The readings this week, and especially that from the Chicago School of Media Theory, have shown that every person (or philosopher) can interpret materiality in their own way, but largely there was not, until the modern era, a hard disconnect between the material object and the “aura” or ideas surrounding it (as Benjamin would call it). I tend to follow the Heideggerian interpretation of materiality, in which he “denies the strict definition of the things as limited to physical quality and releases it to the point where it carries the most abstract meaning. The material aspect of things thus is blurred, and the very meaning of material becomes associated with the abstractness of things” (https://lucian.uchicago.edu/blogs/mediatheory/keywords/materialmateriality/).
I found this particularly true when in the archives last week. Specifically, we looked at a letter from George P. Johnson to the War Department in 1921. This letter as a material object is interesting, but it is the larger implications of the letter that add depth to its meaning, and thus to its materiality. While I refrain from posting a photo of the object or quoting it directly due to reproduction rights issues, let me summarize. Johnson is responding to a previous letter and arguing that his actors and fellow members of the Lincoln Motion Picture Company are not attempting to dodge the draft. And furthermore, he is demanding that his company and other black-owned companies receive a fair share of the $7 million the U.S. government is spending on propaganda film-making for WWI.

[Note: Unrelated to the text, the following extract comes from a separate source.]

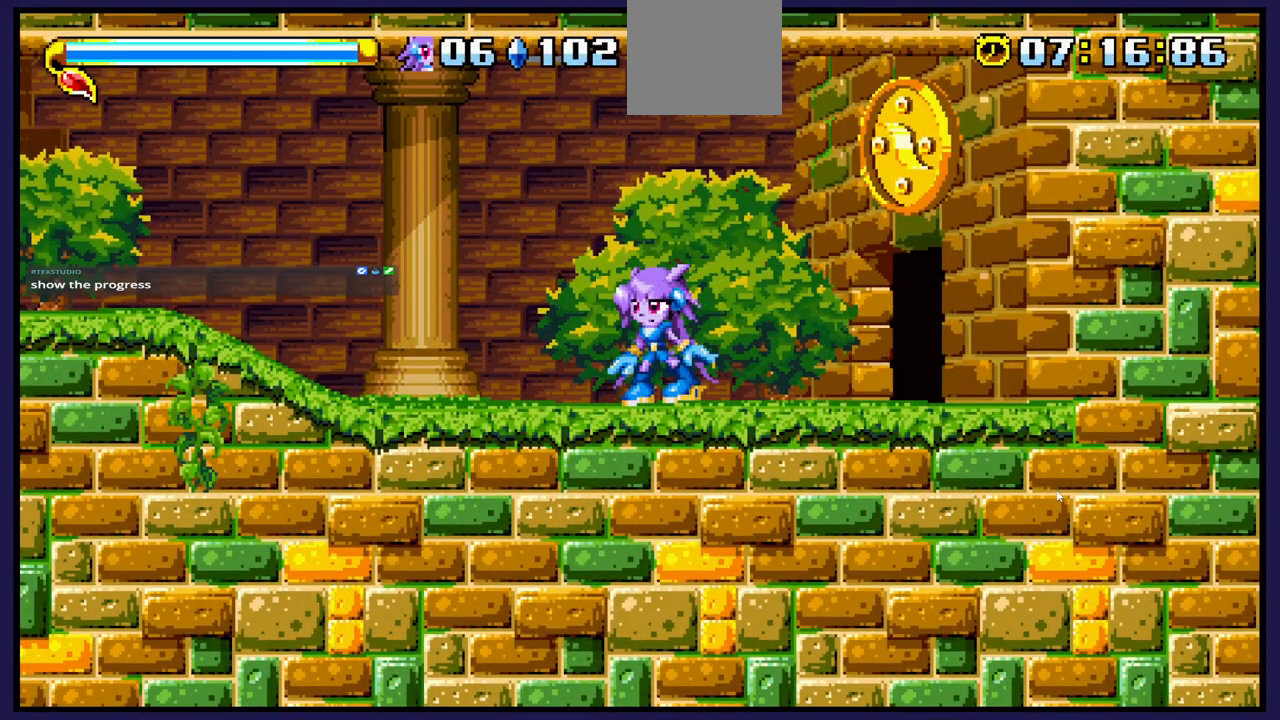
{"buttons": [], "left_stick": "center", "right_stick": "center", "events": []}
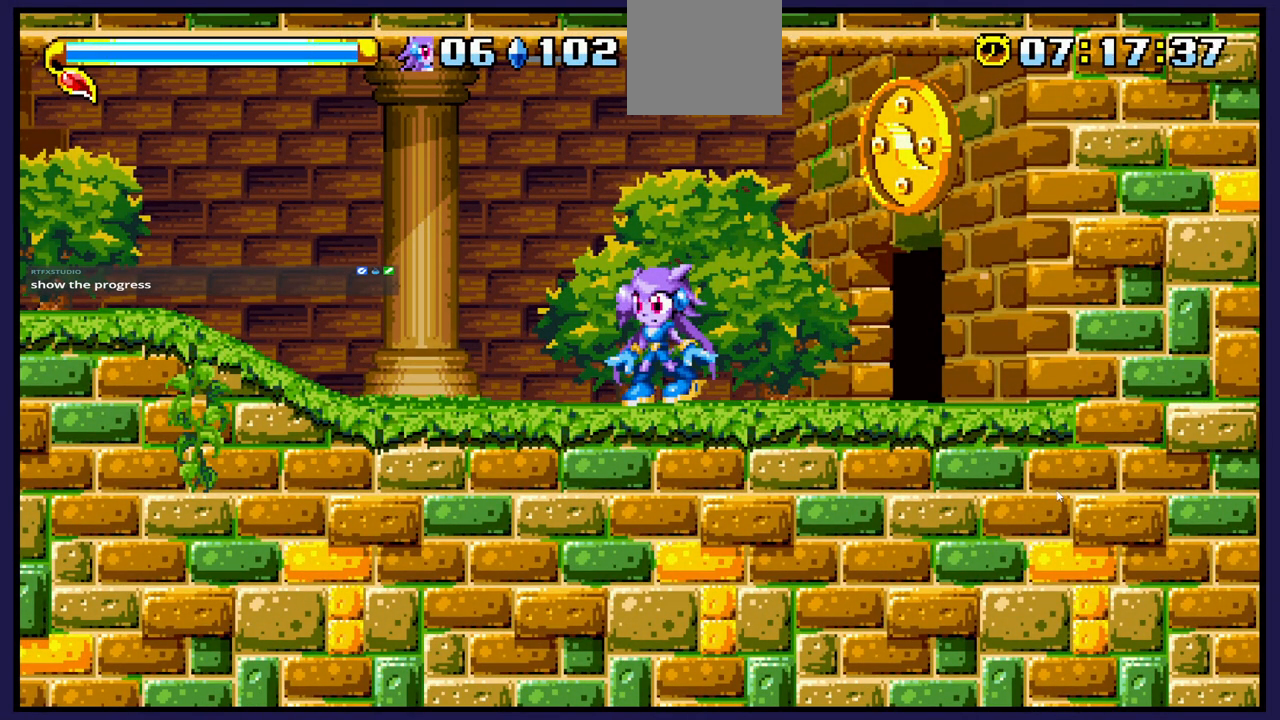
{"buttons": [], "left_stick": "center", "right_stick": "center", "events": []}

The larger implications of this letter are not only in situating it in the context of a 1920s world and the hardships faced by minorities in a racialized world/Hollywood, but that these same problems are still occurring in our modern day and age. Parts of this letter could have come directly from a newspaper from the last five years. In fact, we would not even need to look that far. In 2016, Variety Magazine published an article entitled “Academy Nominates All While Actors for Second Year in a Row” (http://variety.com/2016/biz/awards/oscar-nominations-2016-diversity-white-1201674903/), showing that less than a year ago, black actors, directors, and crew were not equally represented in the film industry (although the Oscars as a proper barometer for inclusion is problematic in its own way). While this is not truly the main focus of the letter, its ability to evoke such connections adds to its materiality. It is now not characterized only by its physical attributes– typed, black ink, yellowing paper, official letterhead– but also by the peek into a different time. This peek then reveals something enlightening, and depressing in truth, about our own time. I think that materiality is not only “associated with the abstractedness of things,” but how one person’s take on that abstraction, in this case my own connections to the current controversies, allows their appreciation of a material object to have new depth and perspective–even if no one else has that exact same experience.